Oil field infastructure on the tundra west of Prudhoe Bay (also known as Deadhorse). Image: Nathaniel Wilder
During the first Trump term, Interior Secretary Ryan Zinke made much of the USGS’s revised estimate of the NPR-A’s oil and gas resource potential and, in a speech in Anchorage before it was released in 2017, said that the road to “energy dominance” ran through the state of Alaska. Several months later, the Tax Cuts and Jobs Act of 2017 opened the Arctic Refuge to oil leasing, and the administration began the process of fast-tracking Willow. The second Trump administration is now poised to pick up where the first left off.
Today, the industry has far more acreage in the reserve than it did at the beginning of Trump’s first term, and Conoco has already broken ground on Willow, the first step in expanding into the rest of the NPR-A. For his part, Trump now has an even more nakedly transactional relationship with fossil fuel magnates. As he sought to raise money for his campaign, he told a group of oil and gas industry executives that in exchange for $1 billion, he would happily do their bidding. This would mean, among other actions, slashing the environmental protections put in place under Biden and expanding drilling on federal lands, including in Alaska. Trump’s vision of the North Slope as one giant oil farm will guide federal policy in the region.

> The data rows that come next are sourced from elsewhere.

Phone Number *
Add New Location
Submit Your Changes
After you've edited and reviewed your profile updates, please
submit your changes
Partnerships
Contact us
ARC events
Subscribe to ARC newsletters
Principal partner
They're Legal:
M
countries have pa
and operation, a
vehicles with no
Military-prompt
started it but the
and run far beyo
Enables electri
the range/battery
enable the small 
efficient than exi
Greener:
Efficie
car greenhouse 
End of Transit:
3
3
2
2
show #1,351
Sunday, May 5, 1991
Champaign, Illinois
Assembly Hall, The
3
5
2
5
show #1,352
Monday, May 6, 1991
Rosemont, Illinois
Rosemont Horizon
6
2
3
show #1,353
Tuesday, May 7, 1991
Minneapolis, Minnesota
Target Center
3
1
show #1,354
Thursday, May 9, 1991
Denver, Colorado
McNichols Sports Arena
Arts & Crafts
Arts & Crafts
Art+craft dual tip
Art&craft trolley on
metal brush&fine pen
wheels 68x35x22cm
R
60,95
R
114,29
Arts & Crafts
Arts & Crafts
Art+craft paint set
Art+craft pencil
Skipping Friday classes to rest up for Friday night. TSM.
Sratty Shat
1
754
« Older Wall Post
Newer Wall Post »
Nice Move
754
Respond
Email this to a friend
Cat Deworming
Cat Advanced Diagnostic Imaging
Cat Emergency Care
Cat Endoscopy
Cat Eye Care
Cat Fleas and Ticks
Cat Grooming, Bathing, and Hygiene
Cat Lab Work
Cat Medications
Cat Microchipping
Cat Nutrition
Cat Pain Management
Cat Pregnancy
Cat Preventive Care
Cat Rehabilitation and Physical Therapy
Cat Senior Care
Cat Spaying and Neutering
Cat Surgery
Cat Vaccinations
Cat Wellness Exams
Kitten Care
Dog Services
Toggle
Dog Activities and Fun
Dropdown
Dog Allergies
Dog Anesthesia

Environmental organizations say they are ready to oppose the Trump agenda. “On the one hand, we’ve done it before. We have a playbook,” said Kristen Miller, executive director of the Alaska Wilderness League, referring to the organization’s efforts to push back against the incoming administration’s policies. The Alaska Wilderness League and partners, including the Sierra Club, will likely lean heavily into litigation to prevent or stall additional drilling. “On the other hand, it’s a little scary how different it might be,” Miller continued.
During Trump’s first term, environmentalists’ efforts to stymie development were largely successful in part because the Trump administration was careless and sloppy in its policymaking. “He didn’t get a lot accomplished in our world, at the end of the day, in his first term,” Miller said. “We’re going to do everything we can to make sure that’s the case again.”
Whether those defensive measures will be as effective a second time around is unclear, as the Trump operation appears to be better organized now. At the very least, this much is apparent: During a moment of great ecological destabilization, Trump 2.0 could radically reshape one of the last truly wild landscapes in North America.